An “ablation” is a process in which they go into your heart and find which nerves are telling your heart to beat out of rythym, and they deaden those nerves and hopefully your heart goes back into the pace that it should be in.

I could not get that done immediately, so I needed to get a defibrillator put in my chest so that if my heart stopped it would "jump start" my heart and get me going again. Some describe that feeling as that of being kicked in the chest by a mule. I must tell you that the guy writing this used to nearly pass out when getting a flu shot, so you can imaging how I felt when being given all this info. Suddenly all your priorities get realigned as you try to continue to grasp for every chance at life that you have. After my continued pursuit of getting this Defibrillator installed, it was determined (with considerable pushing on my part) that he could put it in two days later.


To make a long story even longer, the defibrillator was successfully implanted two days later and then I begun what seemed to be the long wait of having the Ablation which would hopefully put an end to my problem.

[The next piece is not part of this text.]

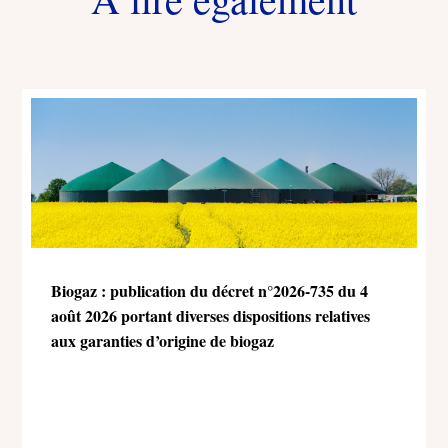
Biogaz : publication du décret n°2026-735 du 4
août 2026 portant diverses dispositions relatives
aux garanties d’origine de biogaz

I must say that as I laid in bed in the hospital after having the ablation, and looked up at the monitor and saw a perfect heart rhythm without a single PVC, I knew God had his hand all over my situation. If I had not been talking to Barb Shelby about all these problems, and if she had not suggested what she did, and if the cardiologist had not been so willing to take her suggestion of the 30 day monitor, if the implementation of the defibrillator had not been changed from a few weeks away until 2 days away, and if the Cardiac Ablation had not been changed from the original 30 days or so after the Defibrillator implementation until November 30, who knows where I would be,

possibly not here at all! I was told by my neice,who has been a registered nurse and even Head Nurse in a large hospital at one time, when I was giving her the play by play of what had been going on, she said that I was a "ticking time bomb". How many people are walking the streets right now with the same problem I had and don't even know it because it does not cause pain and very few symptoms, or at least in my case it did not. Too many things have happened during my experience to just call it happenstance. I am sure God has been telling me, "I am not through with you yet'. I can tell you from experience that God hears your prayers. He may answer in many different ways but He hears your prayers. I have experienced it, and I can feel it everyday, and to that I must exclaim, “God is Good and Jesus Saves".